Nem os programas nem mesmo a ideia do cartão único do Bolsa Família foram novidades. O cadastro único já estava em processo, com 4,9 milhões das famílias cadastradas, em meados de 2002, para um total de 9,3 milhões estimadas. Era chamado de Cartão-Cidadão pelo governo FHC e juntava os seguintes programas: Bolsa-Escola, Bolsa-Alimentação, Auxílio-Gás, Erradicação do Trabalho Infantil (Peti) e Agente Jovem de Desenvolvimento Social e Humano.
Duas observações finais.
A primeira, o reconhecimento, pelo senador, de que o salário mínimo, mesmo diante das crises econômicas, cresceu 40% em termos reais no governo FHC. Se somados ao crescimento de 46,5% nos anos favoráveis do governo Lula, mais que dobrou seu poder de compra nos últimos 14 anos.
A segunda é que os avanços sociais acompanharam o período do Plano Real, mostrando a importância do plano como suporte para esses avanços, não obstante os esforços do senador, à época, em contestá-lo e induzir as principais lideranças de seu partido a posicionar-se contra ele.

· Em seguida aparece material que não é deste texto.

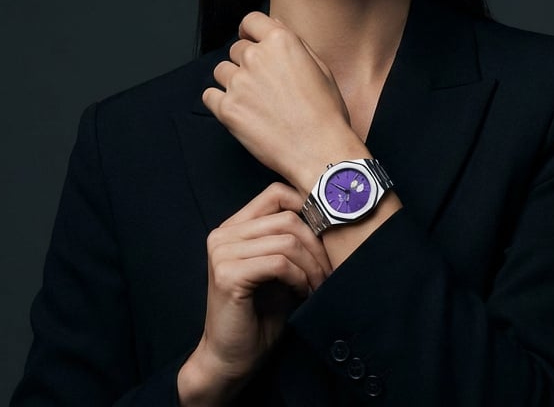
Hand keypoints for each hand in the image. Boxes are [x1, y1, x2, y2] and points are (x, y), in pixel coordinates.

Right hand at [178, 183, 332, 404]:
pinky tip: (303, 294)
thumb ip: (292, 242)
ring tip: (317, 286)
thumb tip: (331, 216)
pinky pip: (280, 263)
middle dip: (318, 245)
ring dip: (312, 266)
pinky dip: (300, 278)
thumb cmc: (259, 316)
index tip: (327, 241)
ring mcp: (222, 253)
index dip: (309, 211)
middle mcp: (222, 234)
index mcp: (233, 228)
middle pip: (287, 217)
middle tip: (329, 273)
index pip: (277, 194)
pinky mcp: (228, 275)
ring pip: (287, 240)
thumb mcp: (280, 271)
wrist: (231, 359)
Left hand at [202, 12, 364, 191]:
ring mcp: (239, 83)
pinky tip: (239, 112)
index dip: (249, 31)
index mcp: (281, 42)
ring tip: (253, 101)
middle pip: (236, 49)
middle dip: (246, 63)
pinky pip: (209, 96)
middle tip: (262, 85)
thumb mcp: (320, 67)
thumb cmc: (326, 113)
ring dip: (232, 81)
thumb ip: (294, 43)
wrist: (320, 151)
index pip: (251, 21)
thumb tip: (275, 25)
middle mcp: (256, 57)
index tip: (248, 40)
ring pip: (221, 71)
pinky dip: (220, 102)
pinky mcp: (227, 109)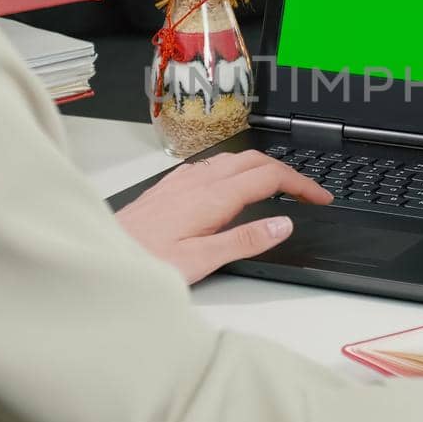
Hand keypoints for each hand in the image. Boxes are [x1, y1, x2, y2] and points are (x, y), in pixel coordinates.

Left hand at [113, 150, 332, 283]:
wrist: (101, 255)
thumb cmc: (143, 262)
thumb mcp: (201, 261)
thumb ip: (244, 241)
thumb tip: (282, 224)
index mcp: (212, 197)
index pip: (269, 177)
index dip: (301, 184)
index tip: (321, 196)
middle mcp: (197, 181)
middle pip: (254, 161)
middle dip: (287, 172)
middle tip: (307, 192)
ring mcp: (181, 180)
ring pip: (232, 159)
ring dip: (262, 167)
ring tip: (279, 187)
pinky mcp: (168, 186)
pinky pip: (211, 165)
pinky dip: (236, 169)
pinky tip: (232, 185)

Em síntese, o senador poderia ter reivindicado o compromisso do atual governo de manter e ampliar os benefícios da rede de proteção social que herdou. Mas que seu governo pretenda ter o monopólio dessa virtude, a história o desmente. E a prepotência não se sustenta diante dos fatos.


BARJAS NEGRI , 58, é prefeito de Piracicaba (SP). Foi secretário-executivo do Fundo Nacional de Desenvolvimento da Educação e ministro da Saúde (governo FHC).